*Work task:*
Copy out the rows from the start of the records through the line holding "Answer: approximately 90° to the coot", with both ends included. Leave the pictures out of your copy.

Saved data entries
-- Opening Marker --
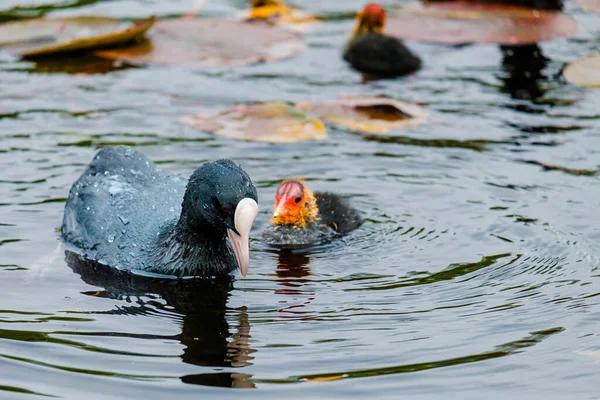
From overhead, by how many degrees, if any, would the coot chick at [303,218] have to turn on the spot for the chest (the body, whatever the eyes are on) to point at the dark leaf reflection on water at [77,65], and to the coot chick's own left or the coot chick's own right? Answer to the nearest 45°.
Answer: approximately 90° to the coot chick's own right

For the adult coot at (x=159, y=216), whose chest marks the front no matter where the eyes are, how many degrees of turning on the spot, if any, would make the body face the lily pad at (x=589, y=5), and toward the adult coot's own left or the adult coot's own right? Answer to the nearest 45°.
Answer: approximately 90° to the adult coot's own left

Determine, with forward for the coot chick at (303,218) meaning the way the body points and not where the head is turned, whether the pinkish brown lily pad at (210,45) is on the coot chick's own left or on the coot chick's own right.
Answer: on the coot chick's own right

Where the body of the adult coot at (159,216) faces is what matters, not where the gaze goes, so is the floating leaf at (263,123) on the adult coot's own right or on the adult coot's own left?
on the adult coot's own left

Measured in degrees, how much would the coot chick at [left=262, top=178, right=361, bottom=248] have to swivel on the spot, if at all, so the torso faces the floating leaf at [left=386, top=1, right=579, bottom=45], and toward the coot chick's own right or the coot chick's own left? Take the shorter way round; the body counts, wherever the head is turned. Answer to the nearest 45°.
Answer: approximately 135° to the coot chick's own right

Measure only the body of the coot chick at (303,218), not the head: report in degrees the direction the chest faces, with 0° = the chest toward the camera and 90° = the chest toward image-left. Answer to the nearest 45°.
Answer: approximately 45°

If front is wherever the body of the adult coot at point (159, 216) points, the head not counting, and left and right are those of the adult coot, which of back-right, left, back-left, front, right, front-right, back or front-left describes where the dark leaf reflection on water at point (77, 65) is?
back-left
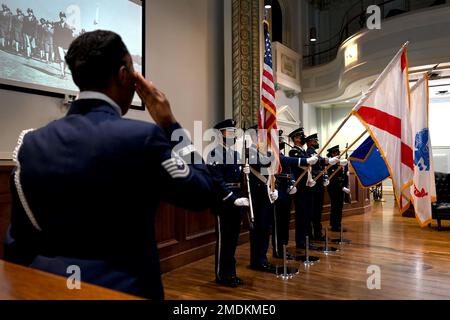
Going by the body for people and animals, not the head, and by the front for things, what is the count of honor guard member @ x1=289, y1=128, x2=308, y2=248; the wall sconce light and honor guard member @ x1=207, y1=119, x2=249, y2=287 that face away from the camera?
0

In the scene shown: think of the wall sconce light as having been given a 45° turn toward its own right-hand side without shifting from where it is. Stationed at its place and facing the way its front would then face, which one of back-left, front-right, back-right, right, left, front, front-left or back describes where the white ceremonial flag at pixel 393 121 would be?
left

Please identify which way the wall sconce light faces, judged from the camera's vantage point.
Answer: facing the viewer and to the left of the viewer

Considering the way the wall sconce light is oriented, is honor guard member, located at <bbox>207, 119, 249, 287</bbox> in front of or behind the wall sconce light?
-- Closing Marker --
*Answer:*
From overhead, by how many degrees, if any, would the coot chick at [303,218] have to turn on the spot for the chest (the body, whatever the eyes are on) to point at the dark leaf reflection on water at [77,65], and to the coot chick's own left or the coot chick's own right? Answer to the nearest 45°.
Answer: approximately 90° to the coot chick's own right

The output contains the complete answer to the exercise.